**What the task requires:** Write out all of the records precisely. Skip anything that is a picture.

The data START

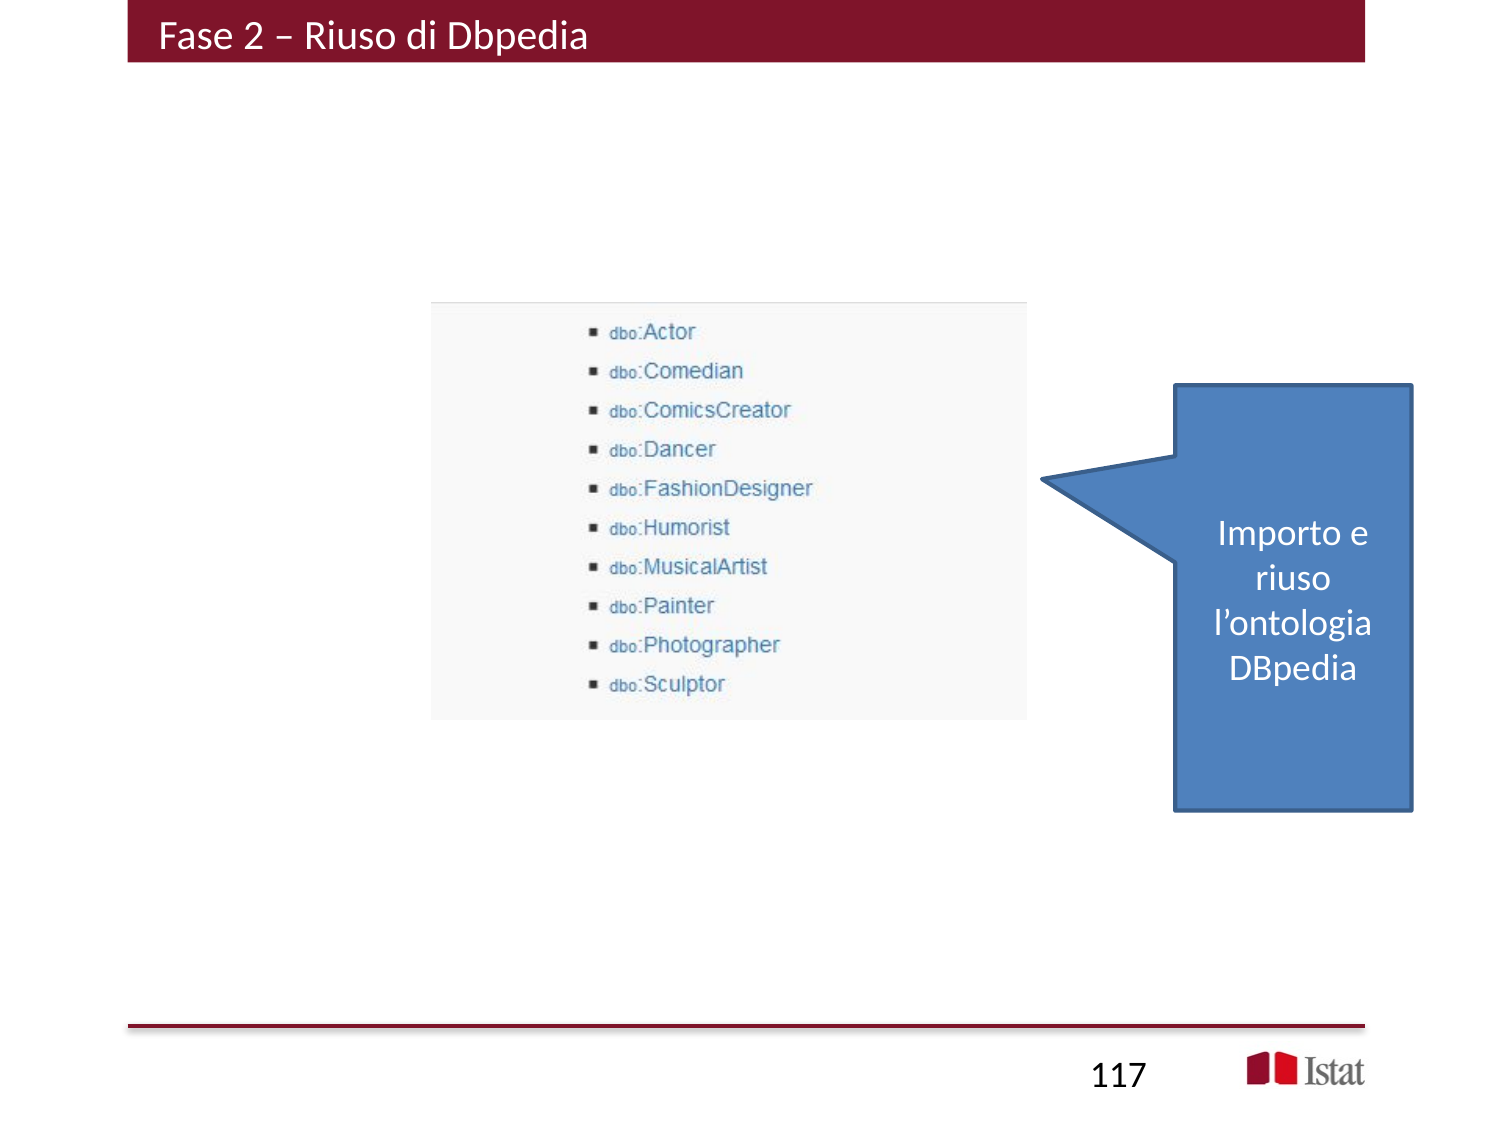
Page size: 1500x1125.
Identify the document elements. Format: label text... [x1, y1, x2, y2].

slide_number 117 [1074, 1042, 1425, 1103]
title Fase 2 – Riuso di Dbpedia [143, 0, 1058, 61]
picture [430, 302, 1027, 720]
text_box Importo e riuso l’ontologia DBpedia [1039, 383, 1414, 813]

The data END

**Written answer:**
Page size: 1500x1125.
Identify the document elements. Format: label text... [x1, y1, x2, y2].

slide_number 117 [1074, 1042, 1425, 1103]
title Fase 2 – Riuso di Dbpedia [143, 0, 1058, 61]
picture [430, 302, 1027, 720]
text_box Importo e riuso l’ontologia DBpedia [1039, 383, 1414, 813]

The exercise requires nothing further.